В свою очередь поэты андеграунда в целях самозащиты (от властей и от персонажей вроде Нестеровского) временами прибегали к «советскому» языку — достигая порой незаурядного стилизаторского мастерства. «В условиях чрезвычайной международной напряженности, встретив недвусмысленную реакцию администрации Рейгана на свое желание посетить СССР <…>, они были вынуждены в течение двух лет собирать средства среди сочувствующих или разделяющих их взгляды общественных организаций и просто людей, желающих узнать правду о Советском Союзе…» Или: «Нестеровский уже много лет полагает, что в помещении клуба разрешено появляться в пьяном виде, устраивать дебоши, прерывать чтение выкриками с мест <…> Завсегдатаи ленинградских медвытрезвителей гораздо лучше знакомы с поэтом, чем давние друзья Клуба-81, не пропускающие ни одного мероприятия». Автор первой цитаты (из объяснительной записки по поводу такой крамольной вещи, как не согласованное ни с кем выступление американских музыкантов) — Аркадий Драгомощенко, второй — Сергей Завьялов и Дмитрий Волчек. Но такие стилистические игры (при том что ни в первом, ни во втором тексте нет ни слова фактической неправды) были психологически опасны для людей, стремившихся всем своим поведением — творческим, социальным, языковым — в максимальной степени изъять себя из сферы очень широко понимаемого «советского».

Когда считанные годы спустя началась перестройка и открылись невиданные ранее публикационные возможности, это имело и оборотную сторону: границы между «своим» и «чужим» миром и языком окончательно рухнули. Почему институции ленинградского андеграунда (кроме премии Андрея Белого) не смогли сохраниться в 1990-е годы и стать основой новой независимой (не только от власти, но и он рыночной стихии, от структур обывательского мышления) культуры — отдельный и довольно грустный вопрос. «Часы» оказались самым долговечным из самиздатских журналов (закрылся в 1990) — и то потому, что связал себя, вместо аристократической словесности, с перестроечной политикой. Такова же была судьба Клуба-81. Последние страницы рецензируемой книги — о том, как «колонна демократических сил прошла от Пионерской площади до Дворцовой» и т. д., по-своему тоже интересны историку той эпохи, но имена поэтов с них закономерно исчезают. Может быть, если бы в свое время удалось создать малотиражное издательство и если бы оно в 1988 — 1990 годы публиковало книги стихов и «трудных» рассказов, а не прокламации Народного Фронта, все пошло бы иначе и Клуб-81 стал бы больше, чем просто эпизодом литературно-общественной жизни, плодом странного договора между властями и художниками… Договора, которого, по сути, не было.
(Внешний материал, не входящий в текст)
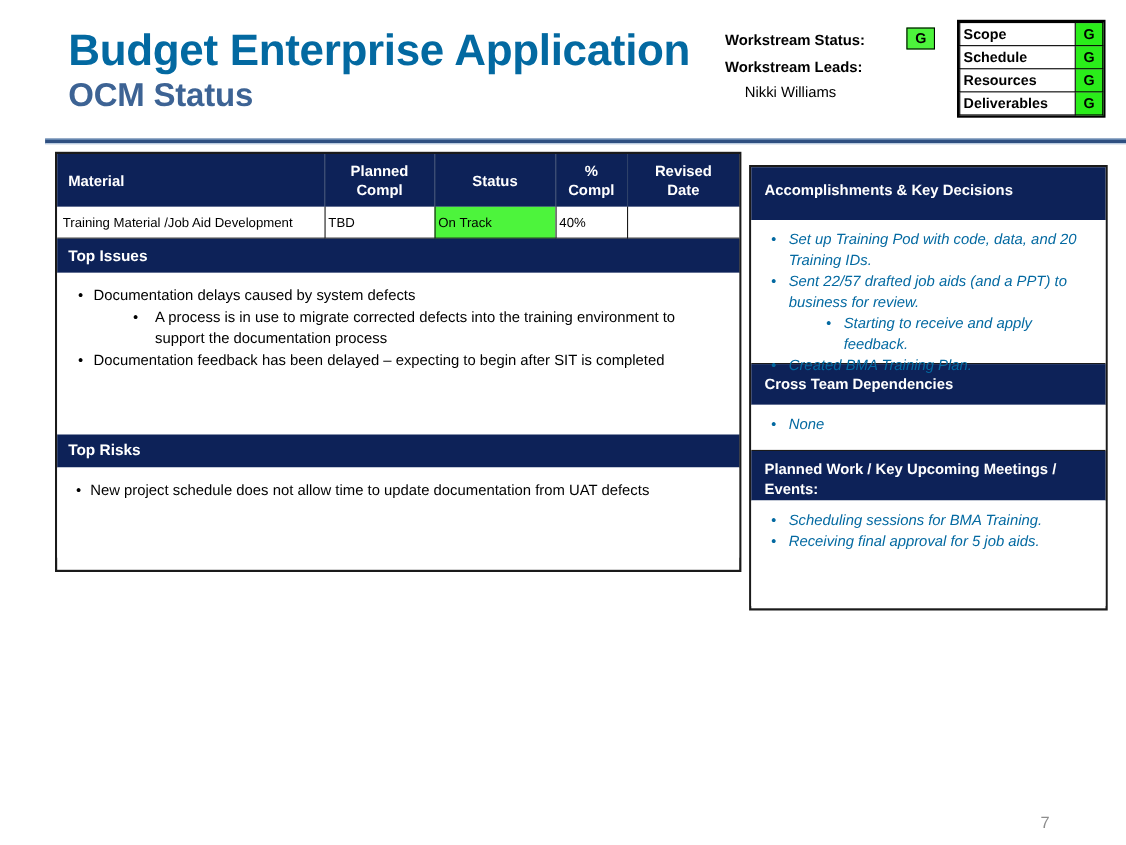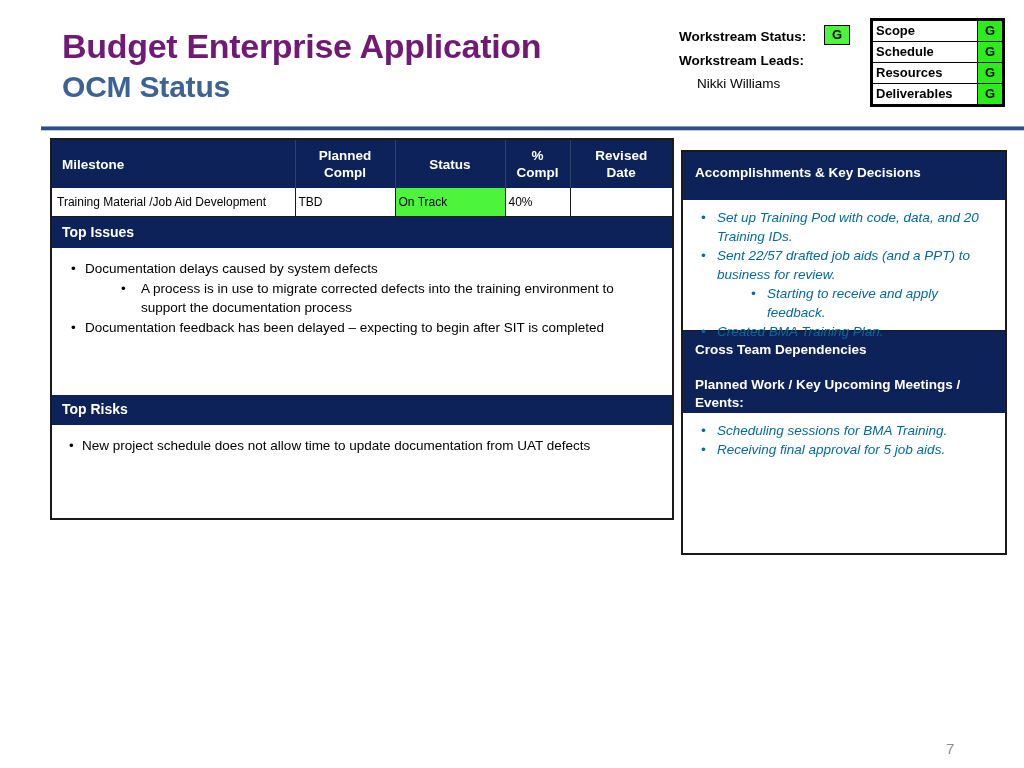"Budget Enterprise Application" #main-title { color: #701a75 -> #0369a1; font-size: 34px -> 40px }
И последнее. Сыграв в 70 — 80-е годы важнейшую роль организатора литературной жизни, Борис Иванов позднее стал кропотливым историком литературы этой эпохи. Подробная и дельная книга, написанная им на девятом десятке жизни, — тоже своего рода маленький подвиг. Отдельные неточности, замеченные участниками событий, не умаляют ее информативности.

 

 



[1] Вторая книга у Иванова вышла сорок лет спустя. Борьба за публикационные возможности для других сочеталась у него с каким-то аскетическим равнодушием к собственной писательской судьбе.